The ECB seems to be getting things right these days. The inflation rate in the eurozone is stable even in the current situation with exploding energy prices and the eurozone economies picking up. Slovenia entered the Economic and Monetary Union (EMU) in January this year, and Malta and Cyprus are following suit on the first of January next year. The other countries that joined the EU in 2004 and 2007 are, however, still in the waiting room and may stay there for a while. For most of these countries the problem is that they do not satisfy the inflation criterion of the Maastricht Treaty.
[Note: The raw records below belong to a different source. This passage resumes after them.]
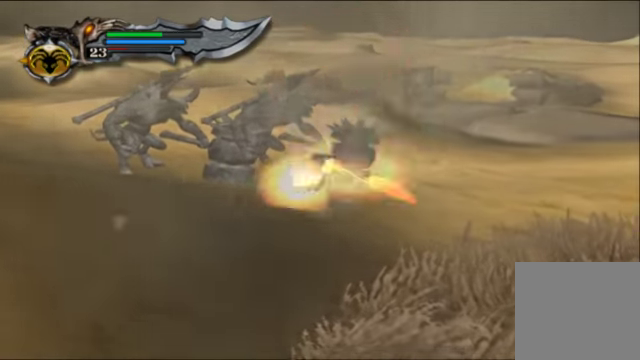
{"buttons": ["Y"], "left_stick": "left", "right_stick": "center", "events": [[66, "Y", "down"], [166, "Y", "up"], [233, "Y", "down"], [333, "Y", "up"], [400, "Y", "down"], [400, "left_stick", "left"]]}
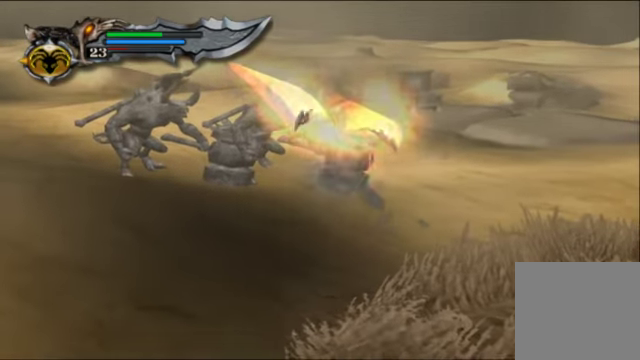
{"buttons": [], "left_stick": "left", "right_stick": "center", "events": [[33, "Y", "up"], [66, "Y", "down"], [200, "Y", "up"], [266, "Y", "down"], [400, "Y", "up"]]}
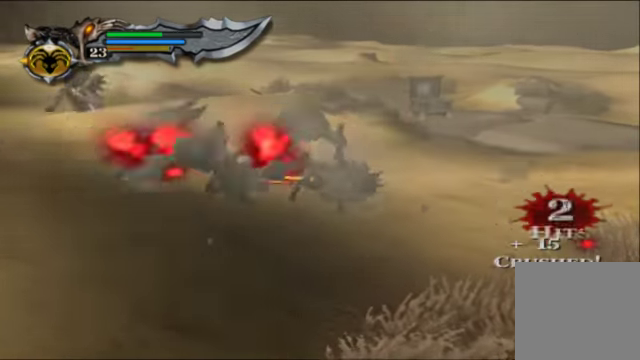
{"buttons": [], "left_stick": "left", "right_stick": "center", "events": []}
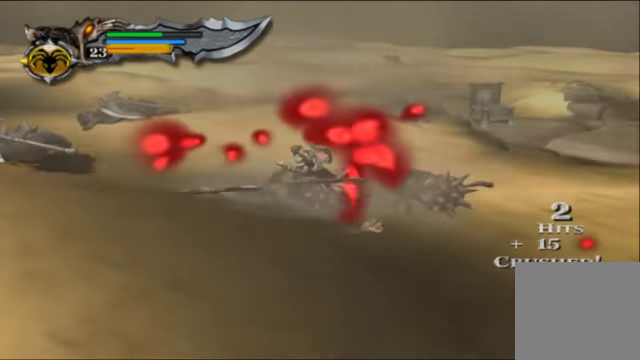
{"buttons": [], "left_stick": "down-left", "right_stick": "center", "events": [[200, "left_stick", "down-left"]]}
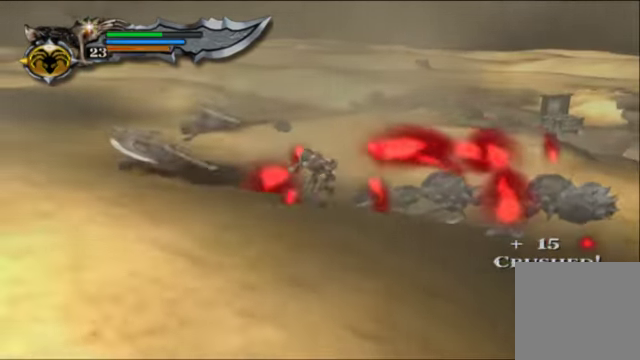
{"buttons": [], "left_stick": "left", "right_stick": "center", "events": [[233, "left_stick", "left"]]}
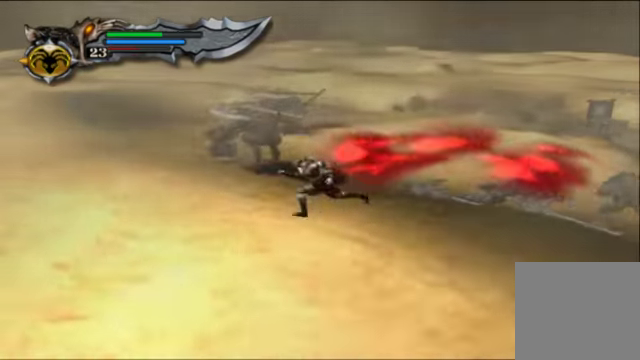
{"buttons": ["X", "L2"], "left_stick": "center", "right_stick": "center", "events": [[100, "L2", "down"], [100, "left_stick", "up"], [200, "X", "down"], [233, "left_stick", "center"]]}
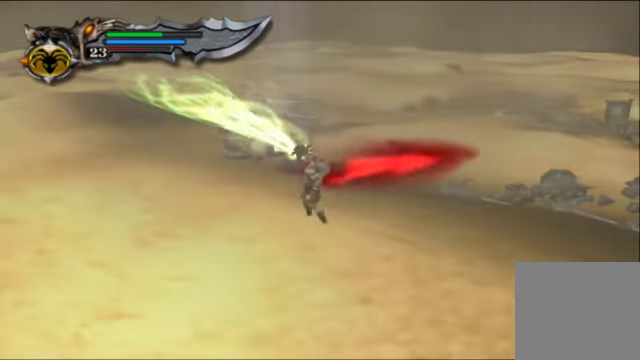
{"buttons": ["X", "L2"], "left_stick": "center", "right_stick": "center", "events": []}
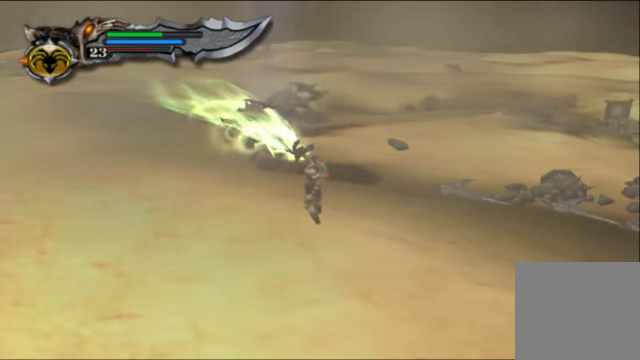
{"buttons": ["X", "L2"], "left_stick": "center", "right_stick": "center", "events": []}
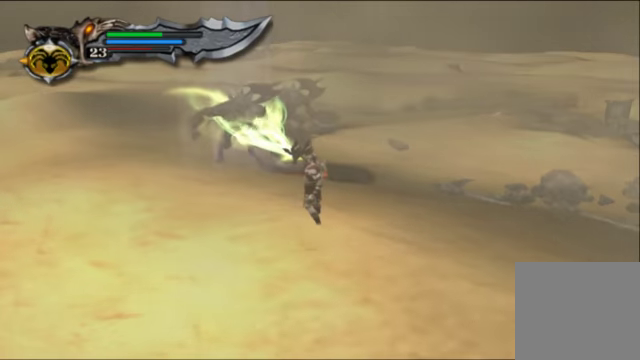
{"buttons": ["X", "L2"], "left_stick": "center", "right_stick": "center", "events": []}
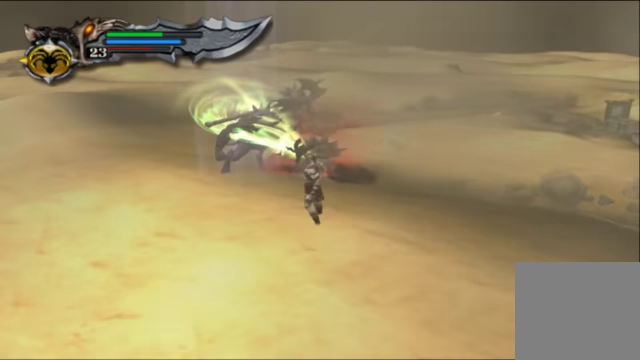
{"buttons": ["X", "L2"], "left_stick": "center", "right_stick": "center", "events": []}
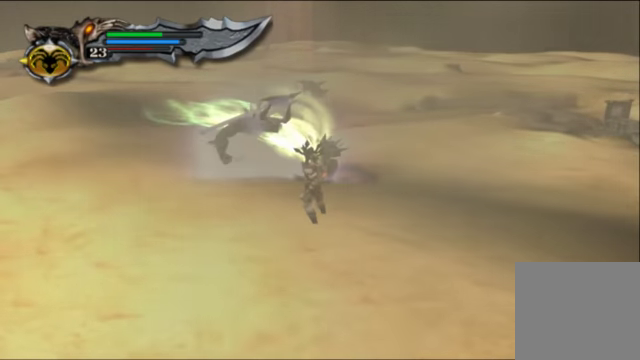
{"buttons": ["X", "L2"], "left_stick": "center", "right_stick": "center", "events": []}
The irony is that for the countries waiting to join the eurozone, the recent expansions of the EU have made it harder to satisfy the inflation criterion. This piece summarises some recent research seeking to quantify the effect on the inflation reference value of 12 new countries having joined the EU within the last 3 years. For further reading I refer to my joint working paper with John Lewis: “The Maastricht inflation criterion: What is the effect of expansion of the European Union?, http://www.dnb.nl/dnb/home/file/Working%20Paper%20No%20151-2007_tcm47-164976.pdf.
The inflation criterion of the Maastricht Treaty says that to join the EMU a country must have an inflation rate lower than or equal to a reference value defined as the average inflation rate in the three EU countries with the best performance in terms of price stability, plus 1.5 percentage points. The reference group of the three best performing countries has been taken to comprise the three EU countries with the lowest non-negative inflation, so that countries with negative inflation are excluded from the reference group, although this procedure may not necessarily be employed in all future convergence assessments.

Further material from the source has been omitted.